En nous proposant presque chaque mois de nouveaux films d’horreur inédits en France en Haute-Définition, ESC Éditions s’est peu à peu taillé une place de choix dans le cœur des amateurs de fantastique. La sortie de Blood Feast, jusqu’ici totalement inédit en Blu-ray, est donc un petit événement, et l’éditeur en est conscient : il nous offre ici un Combo Blu-ray + DVD + Livret + Affiche présenté dans un superbe digipack trois volets nanti d’un fourreau cartonné. Et le bonheur se poursuit côté galette, puisque le film a été remasterisé, et affiche une excellente forme. On peut dire adieu aux taches et autres poussières disgracieuses, le master est stable et propre, et les couleurs et contrastes ne posent pas le moindre problème. Applaudissons donc des deux mains ESC de nous offrir la possibilité de revoir le film dans de bonnes conditions. On notera que le film nous est présenté en 1.85, mais que le générique de début est en 1.33. Côté son, c’est du très bon boulot avec à la fois la VF et la VO proposées en DTS-HD Master Audio 2.0, claires et intelligibles. On préférera néanmoins la VO à sa petite sœur la VF, qui manque un peu de pep’s.

Côté suppléments, on commencera en feuilletant avec intérêt le livret de 24 pages signé Marc Toullec, intitulé « Blood Feast : Du rose au rouge ». Il y reviendra sur la genèse, le tournage et la pérennité du film. Sur le Blu-ray en lui-même, on commencera par un commentaire audio de Herschell Gordon Lewis et David F. Friedman (VOST). Avec l’aide de Mike Vraney (Something Weird Video), les deux hommes se remémorent le projet, de sa conception à sa production, en passant par le casting et le succès / l’héritage de Blood Feast. On notera qu’ils portent un regard très sincère et assez objectif sur le film, ne cherchant jamais à cacher ses faiblesses. On continuera avec une large sélection de scènes coupées et/ou ratées (46 minutes), comportant notamment quelques scènes de nudité, mais qui nous sont malheureusement « non sonorisées », et par conséquent proposées avec un fond musical tiré des films de Herschell Gordon Lewis.

On enchaînera ensuite avec une conversation autour du film avec Philippe Rouyer et Yal Sadat (26 minutes).

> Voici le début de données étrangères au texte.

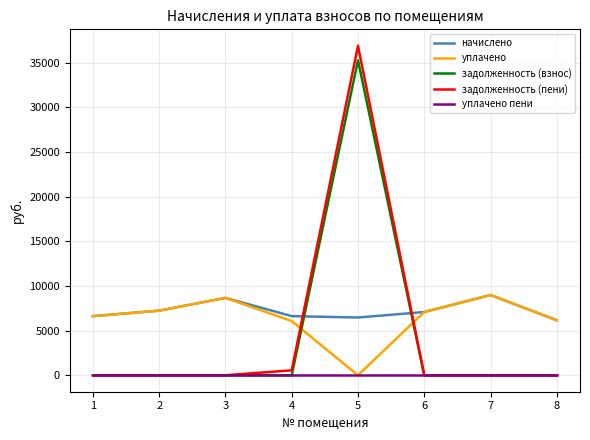

Is the value of уплачено пени at 6 greater than the value of начислено at 5?

No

Le fait qu’un journaliste de Positif et un journaliste des Cahiers du Cinéma parlent pendant une demie-heure de Blood Feast a quand même quelque-chose de vaguement surréaliste. Ils intellectualiseront naturellement beaucoup ce qui ne devrait pas être considéré autrement qu’un nanar ayant eu la chance de rencontrer l’Histoire, creusant le contexte de production et trouvant même une poignée de pistes analytiques sérieuses concernant la mise en scène du film. Enfin, en plus des traditionnelles bandes-annonces, on terminera avec un entretien avec Herschell Gordon Lewis (22 minutes), qui commence par une session de questions / réponses avec le public, en présence du réalisateur Alex Cox (dont on a parlé récemment dans notre test Blu-ray de À cause d’un assassinat), juste après la projection d’un de ses films en Belgique. Le sujet se terminera par un entretien un peu plus intime avec le cinéaste ; on notera qu’il est signé Yves Montmayeur (dont on a parlé récemment dans notre test Blu-ray de Police Story 3).